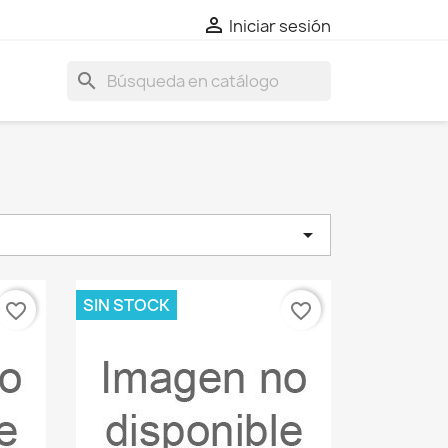

Iniciar sesión
search

SIN STOCK
favorite_border
favorite_border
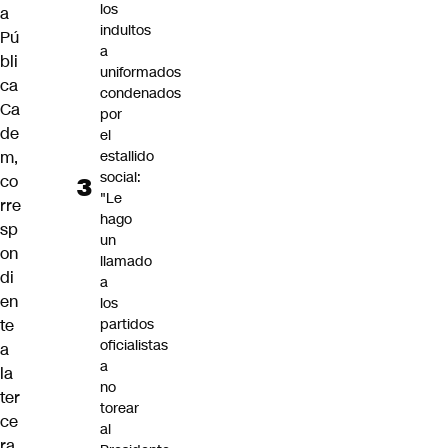
los
a
indultos
Pú
a
bli
uniformados
ca
condenados
Ca
por
de
el
estallido
m
,
social:
co
"Le
rre
hago
sp
un
on
llamado
di
a
en
los
partidos
te
oficialistas
a
a
la
no
ter
torear
ce
al
ra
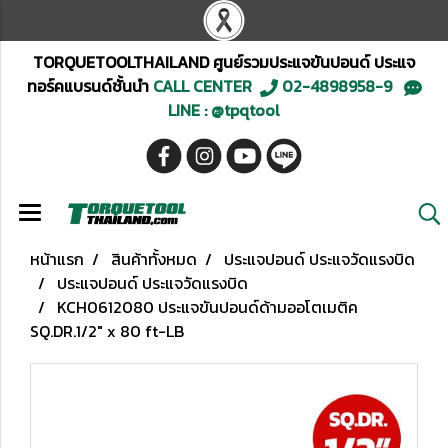
TORQUETOOLTHAILAND ศูนย์รวมประแจขันปอนด์ ประแจ
ทอร์คแบรนด์ชั้นนำ
CALL CENTER
02-4898958-9
LINE : @tpqtool
หน้าแรก
สินค้าทั้งหมด
ประแจปอนด์ ประแจวัดแรงบิด
ประแจปอนด์ ประแจวัดแรงบิด
KCH0612080 ประแจขันปอนด์ด้ามออโตเมติค
SQ.DR.1/2" x 80 ft-LB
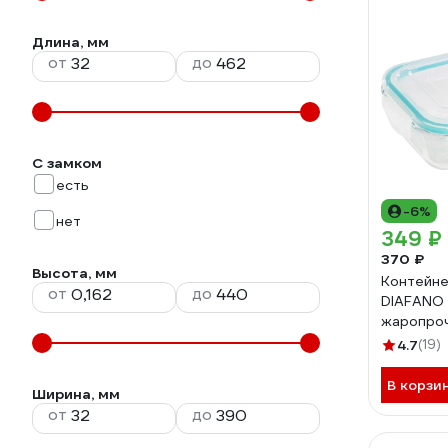
Длина, мм
от
до
С замком
есть
-6%
нет
349 ₽
370 ₽
Высота, мм
Контейне
от
до
DIAFANO 
жаропроч
крышкой 
4.7
(19)
прямоугл
температ
В корзи
Ширина, мм
С 00 547
от
до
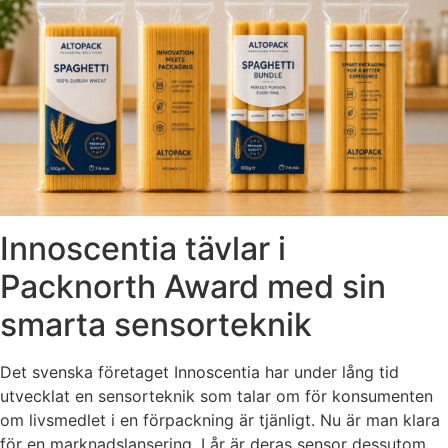
Innoscentia tävlar i
Packnorth Award med sin
smarta sensorteknik
Det svenska företaget Innoscentia har under lång tid
utvecklat en sensorteknik som talar om för konsumenten
om livsmedlet i en förpackning är tjänligt. Nu är man klara
för en marknadslansering. I år är deras sensor dessutom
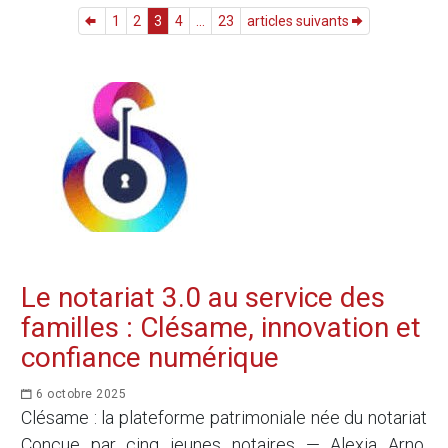
1
2
3
4
...
23
articles suivants
Le notariat 3.0 au service des
familles : Clésame, innovation et
confiance numérique
6 octobre 2025
Clésame : la plateforme patrimoniale née du notariat
Conçue par cinq jeunes notaires — Alexia Arno,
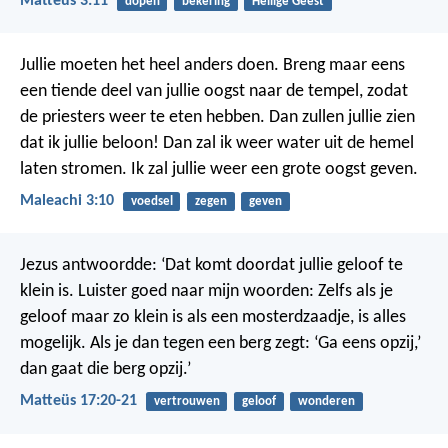
Matteüs 3:11
dopen
bekering
Heilige Geest
Jullie moeten het heel anders doen. Breng maar eens
een tiende deel van jullie oogst naar de tempel, zodat
de priesters weer te eten hebben. Dan zullen jullie zien
dat ik jullie beloon!
Dan zal ik weer water uit de hemel
laten stromen. Ik zal jullie weer een grote oogst geven.
Maleachi 3:10
voedsel
zegen
geven
Jezus antwoordde: ‘Dat komt doordat jullie geloof te
klein is. Luister goed naar mijn woorden: Zelfs als je
geloof maar zo klein is als een mosterdzaadje, is alles
mogelijk. Als je dan tegen een berg zegt: ‘Ga eens opzij,’
dan gaat die berg opzij.’
Matteüs 17:20-21
vertrouwen
geloof
wonderen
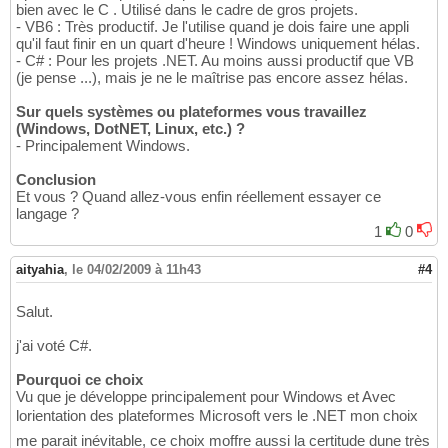
bien avec le C . Utilisé dans le cadre de gros projets.
- VB6 : Très productif. Je l'utilise quand je dois faire une appli
qu'il faut finir en un quart d'heure ! Windows uniquement hélas.
- C# : Pour les projets .NET. Au moins aussi productif que VB
(je pense ...), mais je ne le maîtrise pas encore assez hélas.
Sur quels systèmes ou plateformes vous travaillez
(Windows, DotNET, Linux, etc.) ?
- Principalement Windows.
Conclusion
Et vous ? Quand allez-vous enfin réellement essayer ce
langage ?
1
0
aityahia
,
le 04/02/2009 à 11h43
#4
Salut.
j'ai voté C#.
Pourquoi ce choix
Vu que je développe principalement pour Windows et Avec
lorientation des plateformes Microsoft vers le .NET mon choix
me parait inévitable, ce choix moffre aussi la certitude dune très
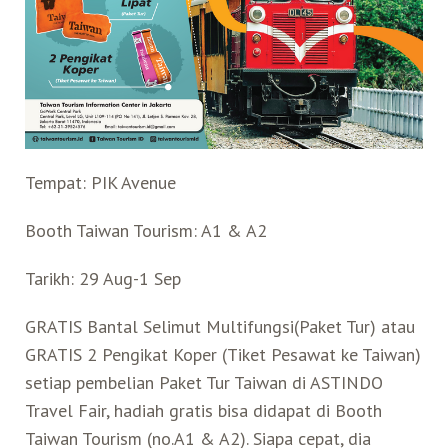
Search for:
Mata Air Panas
Tur Bis Wisata
Bis
Teh Kelas Dunia
Agen Perjalanan
Atraksi Taiwan Bagian Timur
Wisata Alam – Scenic Spot
U-Bike
LOHAS
Atraksi Taiwan Bagian Tengah
Taiwan Tips
Mobil
Ekowisata
Atraksi Taiwan Bagian Selatan
Tempat: PIK Avenue
Booth Taiwan Tourism: A1 & A2
Bandara Internasional
Wisata Kereta Api
Atraksi Kepulauan di Pesisir Pantai
Tarikh: 29 Aug-1 Sep
Budaya & Warisan
GRATIS Bantal Selimut Multifungsi(Paket Tur) atau
GRATIS 2 Pengikat Koper (Tiket Pesawat ke Taiwan)
Wisata Senior
setiap pembelian Paket Tur Taiwan di ASTINDO
Travel Fair, hadiah gratis bisa didapat di Booth
Wisata Yang Dapat Diakses
Taiwan Tourism (no.A1 & A2). Siapa cepat, dia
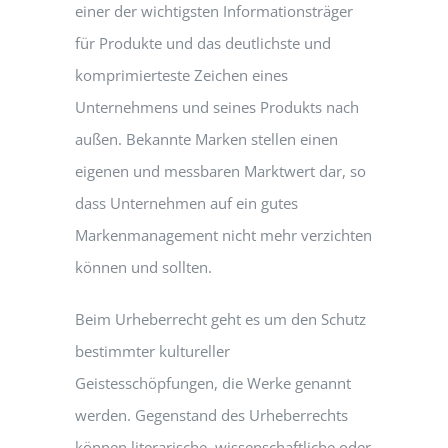
einer der wichtigsten Informationsträger
für Produkte und das deutlichste und
komprimierteste Zeichen eines
Unternehmens und seines Produkts nach
außen. Bekannte Marken stellen einen
eigenen und messbaren Marktwert dar, so
dass Unternehmen auf ein gutes
Markenmanagement nicht mehr verzichten
können und sollten.
Beim Urheberrecht geht es um den Schutz
bestimmter kultureller
Geistesschöpfungen, die Werke genannt
werden. Gegenstand des Urheberrechts
können literarische, wissenschaftliche oder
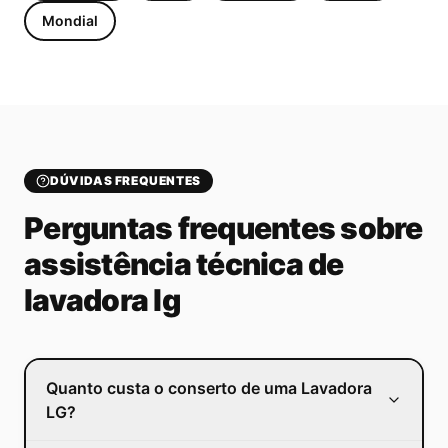
Mondial
DÚVIDAS FREQUENTES
Perguntas frequentes sobre
assistência técnica de
lavadora lg
Quanto custa o conserto de uma Lavadora
LG?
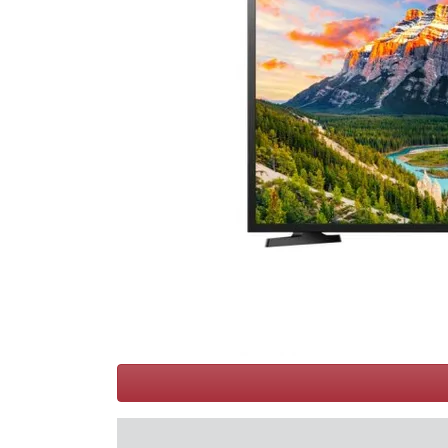
Conditions
Catégories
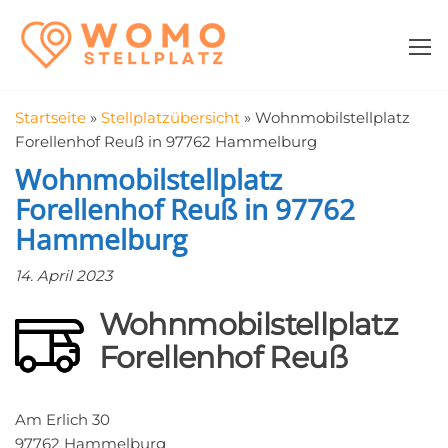
Zum
WomoStellplatz
Campingstellplätze
Inhalt
für Wohnmobile
springen
–
Wohnmobilstell
Startseite
»
Stellplatzübersicht
»
Wohnmobilstellplatz
in der Nähe fin
Forellenhof Reuß in 97762 Hammelburg
Wohnmobilstellplatz
Forellenhof Reuß in 97762
Hammelburg
14. April 2023
Wohnmobilstellplatz
Forellenhof Reuß
Am Erlich 30
97762 Hammelburg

# Exercise directions:
The full listing, reproduced exactly and without pictures, is the expected output.

# Output for this task:

Iniciar sesión
search

SIN STOCK
favorite_border
favorite_border
los
a
indultos
Pú
a
bli
uniformados
ca
condenados
Ca
por
de
el
estallido
m
,
social:
co
"Le
rre
hago
sp
un
on
llamado
di
a
en
los
partidos
te
oficialistas
a
a
la
no
ter
torear
ce
al
ra
TORQUETOOLTHAILAND ศูนย์รวมประแจขันปอนด์ ประแจ
ทอร์คแบรนด์ชั้นนำ
CALL CENTER
02-4898958-9
LINE : @tpqtool
หน้าแรก
สินค้าทั้งหมด
ประแจปอนด์ ประแจวัดแรงบิด
ประแจปอนด์ ประแจวัดแรงบิด
KCH0612080 ประแจขันปอนด์ด้ามออโตเมติค
SQ.DR.1/2" x 80 ft-LB
Длина, мм
от
до
С замком
есть
-6%
нет
349 ₽
370 ₽
Высота, мм
Контейне
от
до
DIAFANO 
жаропроч
крышкой 
4.7
(19)
прямоугл
температ
В корзи
Ширина, мм
С 00 547
от
до
Innoscentia tävlar i
Packnorth Award med sin
smarta sensorteknik
Det svenska företaget Innoscentia har under lång tid
utvecklat en sensorteknik som talar om för konsumenten
om livsmedlet i en förpackning är tjänligt. Nu är man klara
för en marknadslansering. I år är deras sensor dessutom
1
2
3
4
...
23
articles suivants
Le notariat 3.0 au service des
familles : Clésame, innovation et
confiance numérique
6 octobre 2025
Clésame : la plateforme patrimoniale née du notariat
Conçue par cinq jeunes notaires — Alexia Arno,
Matteüs 3:11
dopen
bekering
Heilige Geest
Jullie moeten het heel anders doen. Breng maar eens
een tiende deel van jullie oogst naar de tempel, zodat
de priesters weer te eten hebben. Dan zullen jullie zien
dat ik jullie beloon!
Dan zal ik weer water uit de hemel
laten stromen. Ik zal jullie weer een grote oogst geven.
Maleachi 3:10
voedsel
zegen
geven
Jezus antwoordde: ‘Dat komt doordat jullie geloof te
klein is. Luister goed naar mijn woorden: Zelfs als je
geloof maar zo klein is als een mosterdzaadje, is alles
mogelijk. Als je dan tegen een berg zegt: ‘Ga eens opzij,’
dan gaat die berg opzij.’
Matteüs 17:20-21
vertrouwen
geloof
wonderen
bien avec le C . Utilisé dans le cadre de gros projets.
- VB6 : Très productif. Je l'utilise quand je dois faire une appli
qu'il faut finir en un quart d'heure ! Windows uniquement hélas.
- C# : Pour les projets .NET. Au moins aussi productif que VB
(je pense ...), mais je ne le maîtrise pas encore assez hélas.
Sur quels systèmes ou plateformes vous travaillez
(Windows, DotNET, Linux, etc.) ?
- Principalement Windows.
Conclusion
Et vous ? Quand allez-vous enfin réellement essayer ce
langage ?
1
0
aityahia
,
le 04/02/2009 à 11h43
#4
Salut.
j'ai voté C#.
Pourquoi ce choix
Vu que je développe principalement pour Windows et Avec
lorientation des plateformes Microsoft vers le .NET mon choix
me parait inévitable, ce choix moffre aussi la certitude dune très
Search for:
Mata Air Panas
Tur Bis Wisata
Bis
Teh Kelas Dunia
Agen Perjalanan
Atraksi Taiwan Bagian Timur
Wisata Alam – Scenic Spot
U-Bike
LOHAS
Atraksi Taiwan Bagian Tengah
Taiwan Tips
Mobil
Ekowisata
Atraksi Taiwan Bagian Selatan
Tempat: PIK Avenue
Booth Taiwan Tourism: A1 & A2
Bandara Internasional
Wisata Kereta Api
Atraksi Kepulauan di Pesisir Pantai
Tarikh: 29 Aug-1 Sep
Budaya & Warisan
GRATIS Bantal Selimut Multifungsi(Paket Tur) atau
GRATIS 2 Pengikat Koper (Tiket Pesawat ke Taiwan)
Wisata Senior
setiap pembelian Paket Tur Taiwan di ASTINDO
Travel Fair, hadiah gratis bisa didapat di Booth
Wisata Yang Dapat Diakses
Taiwan Tourism (no.A1 & A2). Siapa cepat, dia
einer der wichtigsten Informationsträger
für Produkte und das deutlichste und
komprimierteste Zeichen eines
Unternehmens und seines Produkts nach
außen. Bekannte Marken stellen einen
eigenen und messbaren Marktwert dar, so
dass Unternehmen auf ein gutes
Markenmanagement nicht mehr verzichten
können und sollten.
Beim Urheberrecht geht es um den Schutz
bestimmter kultureller
Geistesschöpfungen, die Werke genannt
werden. Gegenstand des Urheberrechts
können literarische, wissenschaftliche oder
Mondial
DÚVIDAS FREQUENTES
Perguntas frequentes sobre
assistência técnica de
lavadora lg
Quanto custa o conserto de uma Lavadora
LG?
Conditions
Catégories
Zum
WomoStellplatz
Campingstellplätze
Inhalt
für Wohnmobile
springen
–
Wohnmobilstell
Startseite
»
Stellplatzübersicht
»
Wohnmobilstellplatz
in der Nähe fin
Forellenhof Reuß in 97762 Hammelburg
Wohnmobilstellplatz
Forellenhof Reuß in 97762
Hammelburg
14. April 2023
Wohnmobilstellplatz
Forellenhof Reuß
Am Erlich 30
97762 Hammelburg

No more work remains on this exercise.